BeitragVerfasst am: 03 Aug 2012 - 19:11:34    Titel:

Zitat:
In der Aufgabe sind die Drehzahlen der Riemenscheiben und die Leistung der Antriebseinheit gegeben.


Über diese Werte kannst Du das Antriebsmoment berechnen und dann einen Antriebsscheibendurchmesser wählen, bei dem die übertragbare Riemenkraft größer ist, als die für das Antriebsmoment erforderliche Riemenkraft am Scheibenradius.

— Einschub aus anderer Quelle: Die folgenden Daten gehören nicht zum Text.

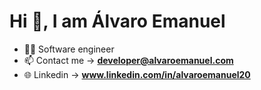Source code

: <h1>Hi 👋, I am Álvaro Emanuel</h1>

- 👨‍💻 Software engineer 
- 📫 Contact me -> **developer@alvaroemanuel.com**
- 🌐 Linkedin -> **www.linkedin.com/in/alvaroemanuel20**

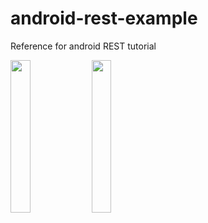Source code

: # android-rest-example
Reference for android REST tutorial

<img src="/screenshots/one.png" height="25%" width="25%" align="">
<img src="/screenshots/two.png" height="25%" width="25%" align=""><br>
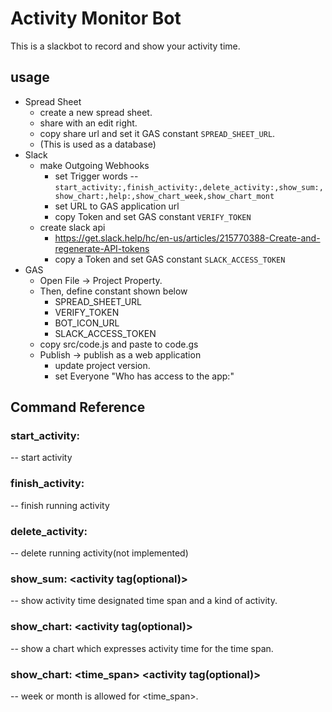 # Activity Monitor Bot

This is a slackbot to record and show your activity time.

## usage

- Spread Sheet
    - create a new spread sheet.
    - share with an edit right.
    - copy share url and set it GAS constant `SPREAD_SHEET_URL`.
    - (This is used as a database)
- Slack
    - make Outgoing Webhooks
        - set Trigger words -- 
        `start_activity:,finish_activity:,delete_activity:,show_sum:,show_chart:,help:,show_chart_week,show_chart_mont`
        - set URL to GAS application url
        - copy Token and set GAS constant `VERIFY_TOKEN`
    - create slack api
        - https://get.slack.help/hc/en-us/articles/215770388-Create-and-regenerate-API-tokens
        - copy a Token and set GAS constant `SLACK_ACCESS_TOKEN`
- GAS
    - Open File -> Project Property.
    - Then, define constant shown below
        - SPREAD_SHEET_URL
        - VERIFY_TOKEN
        - BOT_ICON_URL
        - SLACK_ACCESS_TOKEN
    - copy src/code.js and paste to code.gs
    - Publish -> publish as a web application
        - update project version.
        - set Everyone "Who has access to the app:"

## Command Reference

### start_activity: <activity tag>
-- start activity

### finish_activity:
-- finish running activity

### delete_activity:
-- delete running activity(not implemented)

### show_sum: <begin date> <end date> <activity tag(optional)>
-- show activity time designated time span and a kind of activity.

### show_chart: <begin date> <end date> <activity tag(optional)>
-- show a chart which expresses activity time for the time span.

### show_chart: <time_span> <activity tag(optional)>
-- week or month is allowed for <time_span>.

Scheibendurchmesser, Riemenlängen und Querschnitte sind üblicherweise durch Normen oder vom Hersteller abhängig gestaffelt.
Normalerweise würde man nach obigen Vorüberlegungen eine Scheiben-Riemenkombination wählen und danach prüfen, ob sie für den Anwendungsfall geeignet ist und gegebenenfalls mit anderen Parametern neu probieren.
Oft gibt es mehrere mögliche Varianten.

Konstruktion ist meist ein iterativer, kein linearer Vorgang, d.h. man nähert sich einem optimalen Ziel durch Variation der Parameter immer weiter an.

Zitat:
In der Aufgabe ist von "leichtem Gut" die Rede, eine Google Suche nach "leichtes Gut" brachte mich nicht weiter. Ist das eine Umschreibung für ein bestimmtes Gewicht? Nicht, oder?


Ich würde das so interpretieren, dass es z.B. im Anfahrmoment keine sehr viel höhere Belastung für den Antrieb gibt, das Antriebsmoment also ziemlich konstant bleibt. Andernfalls könnte es im Anfahrmoment durch hohe Massenträgheit zum Durchrutschen des Riemens kommen.